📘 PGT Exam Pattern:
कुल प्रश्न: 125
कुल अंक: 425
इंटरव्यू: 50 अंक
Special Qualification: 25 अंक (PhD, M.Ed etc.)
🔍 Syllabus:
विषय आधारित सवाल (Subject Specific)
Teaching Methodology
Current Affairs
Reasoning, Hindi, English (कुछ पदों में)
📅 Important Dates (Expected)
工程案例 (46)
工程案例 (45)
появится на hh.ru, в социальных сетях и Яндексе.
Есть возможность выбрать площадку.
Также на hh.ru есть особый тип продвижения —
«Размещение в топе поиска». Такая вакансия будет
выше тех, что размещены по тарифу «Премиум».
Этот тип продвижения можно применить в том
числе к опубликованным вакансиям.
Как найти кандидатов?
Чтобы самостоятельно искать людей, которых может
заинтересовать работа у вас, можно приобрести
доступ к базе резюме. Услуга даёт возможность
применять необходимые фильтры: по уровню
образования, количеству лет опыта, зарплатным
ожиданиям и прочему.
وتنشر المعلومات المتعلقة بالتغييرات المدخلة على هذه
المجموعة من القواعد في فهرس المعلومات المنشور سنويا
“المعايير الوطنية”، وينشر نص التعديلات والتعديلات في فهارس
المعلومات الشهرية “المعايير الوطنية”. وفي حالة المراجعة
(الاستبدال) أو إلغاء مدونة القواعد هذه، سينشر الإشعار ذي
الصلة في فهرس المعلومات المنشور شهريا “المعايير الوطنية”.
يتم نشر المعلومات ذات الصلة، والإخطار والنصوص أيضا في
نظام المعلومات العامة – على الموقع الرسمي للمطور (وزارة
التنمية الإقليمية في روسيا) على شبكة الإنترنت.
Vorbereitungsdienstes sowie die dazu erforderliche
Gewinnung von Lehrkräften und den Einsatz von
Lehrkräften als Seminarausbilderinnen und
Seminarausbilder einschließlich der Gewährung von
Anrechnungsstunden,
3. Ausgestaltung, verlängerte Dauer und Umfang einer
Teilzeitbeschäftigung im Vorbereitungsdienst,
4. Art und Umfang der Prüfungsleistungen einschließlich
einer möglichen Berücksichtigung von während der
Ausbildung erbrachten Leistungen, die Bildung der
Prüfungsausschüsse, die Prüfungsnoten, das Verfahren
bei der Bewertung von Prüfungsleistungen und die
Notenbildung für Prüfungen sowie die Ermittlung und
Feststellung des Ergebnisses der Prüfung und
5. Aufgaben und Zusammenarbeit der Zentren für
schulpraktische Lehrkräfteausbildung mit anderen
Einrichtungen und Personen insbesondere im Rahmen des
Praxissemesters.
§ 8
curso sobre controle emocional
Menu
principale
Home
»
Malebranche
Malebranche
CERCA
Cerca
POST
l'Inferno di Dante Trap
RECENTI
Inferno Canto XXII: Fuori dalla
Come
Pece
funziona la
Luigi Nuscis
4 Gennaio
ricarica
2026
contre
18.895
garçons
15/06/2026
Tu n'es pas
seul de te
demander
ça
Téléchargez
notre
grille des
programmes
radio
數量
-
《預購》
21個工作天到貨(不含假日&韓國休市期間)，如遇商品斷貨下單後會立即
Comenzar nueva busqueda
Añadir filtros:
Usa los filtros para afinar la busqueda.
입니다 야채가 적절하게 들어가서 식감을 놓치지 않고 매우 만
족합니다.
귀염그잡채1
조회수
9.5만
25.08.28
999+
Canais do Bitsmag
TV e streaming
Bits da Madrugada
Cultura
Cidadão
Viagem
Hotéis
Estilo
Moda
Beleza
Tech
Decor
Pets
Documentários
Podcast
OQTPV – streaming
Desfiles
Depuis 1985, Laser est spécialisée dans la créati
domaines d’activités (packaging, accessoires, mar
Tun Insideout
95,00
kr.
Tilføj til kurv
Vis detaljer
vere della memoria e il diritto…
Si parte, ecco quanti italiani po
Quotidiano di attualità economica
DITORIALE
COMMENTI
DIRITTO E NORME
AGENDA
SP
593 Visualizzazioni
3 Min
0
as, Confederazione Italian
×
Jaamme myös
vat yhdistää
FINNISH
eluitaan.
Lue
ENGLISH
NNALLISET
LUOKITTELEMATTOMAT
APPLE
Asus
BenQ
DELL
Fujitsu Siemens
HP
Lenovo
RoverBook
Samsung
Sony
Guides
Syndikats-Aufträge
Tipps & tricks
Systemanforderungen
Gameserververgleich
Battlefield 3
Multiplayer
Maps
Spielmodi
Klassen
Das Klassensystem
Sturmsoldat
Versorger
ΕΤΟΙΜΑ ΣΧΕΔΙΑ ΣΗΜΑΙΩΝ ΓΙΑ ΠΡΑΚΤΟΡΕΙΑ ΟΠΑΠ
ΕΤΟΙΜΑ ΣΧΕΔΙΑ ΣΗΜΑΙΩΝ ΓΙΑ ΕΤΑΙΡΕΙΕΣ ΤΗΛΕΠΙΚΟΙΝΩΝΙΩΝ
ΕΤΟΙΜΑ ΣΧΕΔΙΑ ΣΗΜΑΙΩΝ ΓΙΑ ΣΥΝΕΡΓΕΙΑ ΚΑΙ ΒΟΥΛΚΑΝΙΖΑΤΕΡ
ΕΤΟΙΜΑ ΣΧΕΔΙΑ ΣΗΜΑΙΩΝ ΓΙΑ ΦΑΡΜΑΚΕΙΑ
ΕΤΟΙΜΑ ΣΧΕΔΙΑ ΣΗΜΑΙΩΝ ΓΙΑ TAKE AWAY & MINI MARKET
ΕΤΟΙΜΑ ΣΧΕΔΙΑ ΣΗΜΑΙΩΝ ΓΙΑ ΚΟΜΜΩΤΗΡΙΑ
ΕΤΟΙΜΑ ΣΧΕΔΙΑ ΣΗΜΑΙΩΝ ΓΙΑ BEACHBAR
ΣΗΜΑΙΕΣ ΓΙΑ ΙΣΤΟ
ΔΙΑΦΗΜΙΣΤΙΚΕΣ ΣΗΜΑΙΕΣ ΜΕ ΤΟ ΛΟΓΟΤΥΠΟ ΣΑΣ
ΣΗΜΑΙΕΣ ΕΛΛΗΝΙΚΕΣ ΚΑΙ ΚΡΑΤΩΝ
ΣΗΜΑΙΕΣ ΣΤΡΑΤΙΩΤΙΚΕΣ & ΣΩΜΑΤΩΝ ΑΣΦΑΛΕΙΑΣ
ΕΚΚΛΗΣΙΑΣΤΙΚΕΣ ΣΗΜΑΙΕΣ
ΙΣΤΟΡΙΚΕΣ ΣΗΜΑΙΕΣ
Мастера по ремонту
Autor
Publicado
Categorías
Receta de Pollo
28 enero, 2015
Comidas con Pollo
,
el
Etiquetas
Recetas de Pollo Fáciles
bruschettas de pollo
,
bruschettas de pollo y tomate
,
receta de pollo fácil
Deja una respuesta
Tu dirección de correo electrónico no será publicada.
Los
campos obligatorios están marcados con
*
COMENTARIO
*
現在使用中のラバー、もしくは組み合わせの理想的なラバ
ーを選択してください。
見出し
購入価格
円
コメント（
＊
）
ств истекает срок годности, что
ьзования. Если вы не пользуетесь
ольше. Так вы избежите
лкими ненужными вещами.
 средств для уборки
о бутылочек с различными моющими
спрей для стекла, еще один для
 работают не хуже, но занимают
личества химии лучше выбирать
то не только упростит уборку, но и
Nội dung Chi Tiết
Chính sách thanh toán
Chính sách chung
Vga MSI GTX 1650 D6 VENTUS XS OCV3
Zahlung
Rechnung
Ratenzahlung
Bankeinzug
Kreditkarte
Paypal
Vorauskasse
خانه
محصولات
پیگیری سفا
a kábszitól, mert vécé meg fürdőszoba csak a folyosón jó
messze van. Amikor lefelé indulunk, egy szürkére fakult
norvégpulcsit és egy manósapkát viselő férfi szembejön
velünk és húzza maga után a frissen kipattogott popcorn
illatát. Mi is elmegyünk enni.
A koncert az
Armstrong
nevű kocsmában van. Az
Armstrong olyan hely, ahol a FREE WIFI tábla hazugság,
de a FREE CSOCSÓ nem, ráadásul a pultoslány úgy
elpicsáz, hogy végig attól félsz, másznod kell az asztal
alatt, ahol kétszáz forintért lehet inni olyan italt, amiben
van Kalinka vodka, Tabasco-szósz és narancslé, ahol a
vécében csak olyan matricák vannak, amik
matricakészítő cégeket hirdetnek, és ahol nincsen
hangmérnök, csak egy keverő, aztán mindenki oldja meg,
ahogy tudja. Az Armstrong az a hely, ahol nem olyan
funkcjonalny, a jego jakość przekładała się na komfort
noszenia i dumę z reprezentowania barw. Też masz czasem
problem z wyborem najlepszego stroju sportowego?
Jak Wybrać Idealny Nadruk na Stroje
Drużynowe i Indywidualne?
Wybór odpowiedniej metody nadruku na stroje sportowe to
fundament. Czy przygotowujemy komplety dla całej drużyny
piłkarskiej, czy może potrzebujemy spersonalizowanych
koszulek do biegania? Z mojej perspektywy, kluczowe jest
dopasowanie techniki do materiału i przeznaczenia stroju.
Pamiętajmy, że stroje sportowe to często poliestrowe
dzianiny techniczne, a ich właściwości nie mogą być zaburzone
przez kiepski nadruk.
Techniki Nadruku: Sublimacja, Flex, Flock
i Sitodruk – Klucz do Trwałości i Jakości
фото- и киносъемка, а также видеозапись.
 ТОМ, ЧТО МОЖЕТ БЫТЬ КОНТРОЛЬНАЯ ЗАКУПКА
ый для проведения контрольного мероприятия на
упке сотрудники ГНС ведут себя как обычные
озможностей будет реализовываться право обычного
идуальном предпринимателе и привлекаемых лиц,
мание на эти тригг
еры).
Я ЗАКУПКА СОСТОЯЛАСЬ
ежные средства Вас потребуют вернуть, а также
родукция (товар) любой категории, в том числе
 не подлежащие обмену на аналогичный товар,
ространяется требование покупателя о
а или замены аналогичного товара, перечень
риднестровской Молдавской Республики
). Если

### TASK GOAL
Pull out all lines from the entries above in which the word "stroju" appears.

### PROBLEM SOLUTION
problem z wyborem najlepszego stroju sportowego?
dopasowanie techniki do materiału i przeznaczenia stroju.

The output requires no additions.